Мне бы не хотелось, чтобы создалось впечатление попытки нормализовать советскую историческую науку. Она походила на «нормальную» науку не в большей мере, чем СССР походил на «нормальное» общество. Поэтому оценивать советских историков, сравнивая их с историками дореволюционными или с какой-нибудь школой «Анналов», было бы не очень продуктивно. Прежде всего, иной была система легитимации своего ремесла. Советские специалисты по всеобщей истории научились отвечать на вопрос, зачем в условиях враждебного империалистического окружения (либо?форсированной индустриализации, войны, восстановления хозяйства, подготовки к Третьей мировой войне, освоения целины и т.д.) надо изучать историю Древнего Рима, крестовых походов или войны за независимость американских колоний. Ссылки на общую гуманистическую традицию здесь уже не работали, а приверженность «объективизму» служила одним из тяжких обвинений. В зависимости от «текущего момента» ответ мог быть разным. Например, в духе пролетарского интернационализма: изучение «революции рабов и колонов» (на наличие которой указал тов. Сталин на съезде колхозников) позволяет лучше вскрыть особенности классовой борьбы трудящихся; или в духе патриотизма?– изучать образование Тевтонского ордена важно для того, чтобы продемонстрировать агрессивную сущность германского милитаризма и героическую борьбу с ним славянских народов. Но главными и наиболее эффективными были аргументы борьбы с буржуазной историографией и демонстрация превосходства марксистско-ленинского учения. Не удивительно, что советская историческая наука плохо согласовывалась с «традиционными» представлениями о научности. Удивляет, что хотя бы в чем-то она им соответствовала.

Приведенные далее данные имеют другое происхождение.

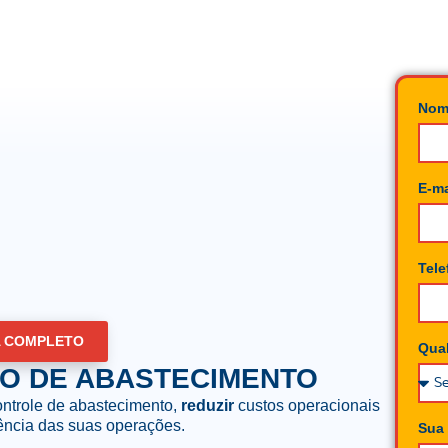
No
E-m
Tel
A COMPLETO
Qual
O DE ABASTECIMENTO
ntrole de abastecimento,
reduzir
custos operacionais
iência das suas operações.
Sua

Возвращение русской исторической науки в советском обличье на международную арену началось с середины 1950-х годов. В 1955 году состоялся X Международный конгресс исторических наук в Риме, где СССР, по сути, впервые принял полноценное участие. Советская делегация во главе с академиком Е.А. Косминским произвела хорошее впечатление. Интеллектуал дореволюционной формации, свободно владевший основными европейскими языками, автор вполне убедительных эмпирических исследований по аграрной истории и вместе с тем вполне последовательно развивающий марксистскую версию истории,?– все это было внове и вызывало большой интерес. С тех пор СССР год от года увеличивал свое присутствие на международных конгрессах. Венцом этого движения можно считать проведение XIII МКИН в Москве в 1970 году.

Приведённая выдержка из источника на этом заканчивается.